Jak poinformowała filipińska agencja meteorologiczna PAGASA, tajfun Noru nieznacznie osłabł przed uderzeniem w ląd, jednak wciąż stanowi poważne zagrożenie dla mieszkańców wyspy Luzon, na której położona jest także stolica kraju, Manila. Zjawisko przyniosło ze sobą wiatr o prędkości 175 kilometrów na godzinę, w porywach osiągający nawet 290 km/h.
Odwołane lekcje i zawieszona praca biur rządowych
Z uwagi na siłę żywiołu, prezydent Filipin Ferdinand Marcos ogłosił zawieszenie pracy urzędów państwowych i szkół w poniedziałek. Na wyspie wstrzymany został ruch lotniczy, wodny i autobusowy. Ponadto prawie 8400 osób zostało wstępnie ewakuowanych z drogi tajfunu.
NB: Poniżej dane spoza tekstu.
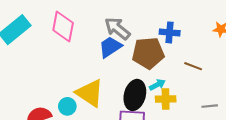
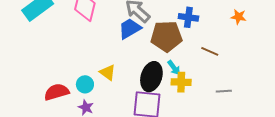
cyan arrow: (157, 85) -> (174, 68), turned 77
yellow triangle: (90, 93) -> (108, 72), size x0.6

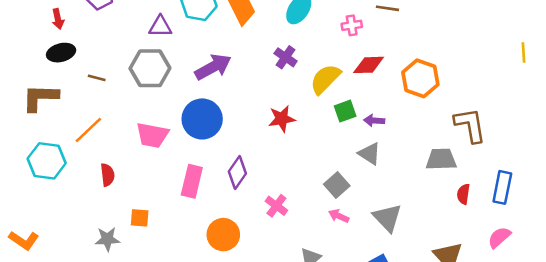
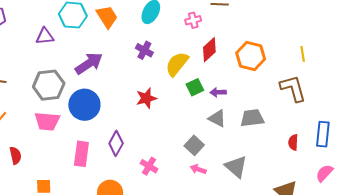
yellow line: (523, 53) -> (303, 54), moved
red diamond: (369, 65) -> (209, 50), turned -35
gray hexagon: (150, 68) -> (49, 85), moved
gray trapezoid: (441, 159) -> (252, 118), moved

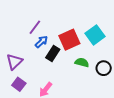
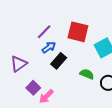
red square: (69, 40) -> (78, 32), moved, turned 30
purple square: (19, 84) -> (33, 88), moved

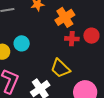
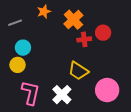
cyan circle: (22, 43) -> (23, 48), moved

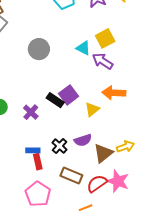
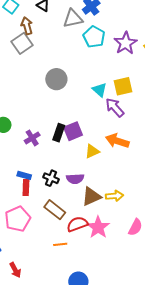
black rectangle: (55, 100) -> (59, 133), turned 60
black cross: (60, 146) -> (51, 178), turned -35

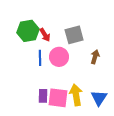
- Poprzewracały się słupy energetyczne, a domy wykonane z lekkich materiałów w pobliżu linii brzegowych zostały uszkodzone - powiedział Nelson Egargue, specjalista ds. klęsk żywiołowych w prowincji Aurora, przez którą przeszedł tajfun. Jak podają lokalne media, nisko położone obszary zostały zalane przez ulewny deszcz.
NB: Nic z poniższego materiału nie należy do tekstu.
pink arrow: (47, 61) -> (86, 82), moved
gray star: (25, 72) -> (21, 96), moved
- Wiatr jest teraz spokojniejszy, ale dalej nie mamy dostępu do prądu - wskazał Eliseo Ruzol, burmistrz nadmorskiego miasta General Nakar, w pobliżu którego tajfun uderzył w ląd.
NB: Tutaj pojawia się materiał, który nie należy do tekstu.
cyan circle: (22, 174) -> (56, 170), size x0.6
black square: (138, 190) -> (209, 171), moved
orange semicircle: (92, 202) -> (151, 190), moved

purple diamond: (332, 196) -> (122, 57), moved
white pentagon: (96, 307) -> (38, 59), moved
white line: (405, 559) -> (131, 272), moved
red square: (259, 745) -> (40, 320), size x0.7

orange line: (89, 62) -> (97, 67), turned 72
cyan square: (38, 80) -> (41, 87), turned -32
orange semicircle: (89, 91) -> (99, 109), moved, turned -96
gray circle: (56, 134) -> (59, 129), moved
Oko cyklonu może przejść około 40-50 kilometrów od stolicy, co jest "prawie bezpośrednim uderzeniem" - podkreślił szef filipińskiej agencji meteorologicznej Vicente Malano, cytowany przez agencję AP.
Po przejściu przez Filipiny tajfun ma skierować się w stronę Wietnamu.
Leżące na archipelagu ponad 7,6 tys. wysp Filipiny każdego roku nawiedzane są średnio przez 20 burz tropikalnych i tajfunów. W grudniu 2021 roku z powodu uderzenia tajfunu Rai zginęło na Filipinach około 400 osób - przypomina stacja BBC.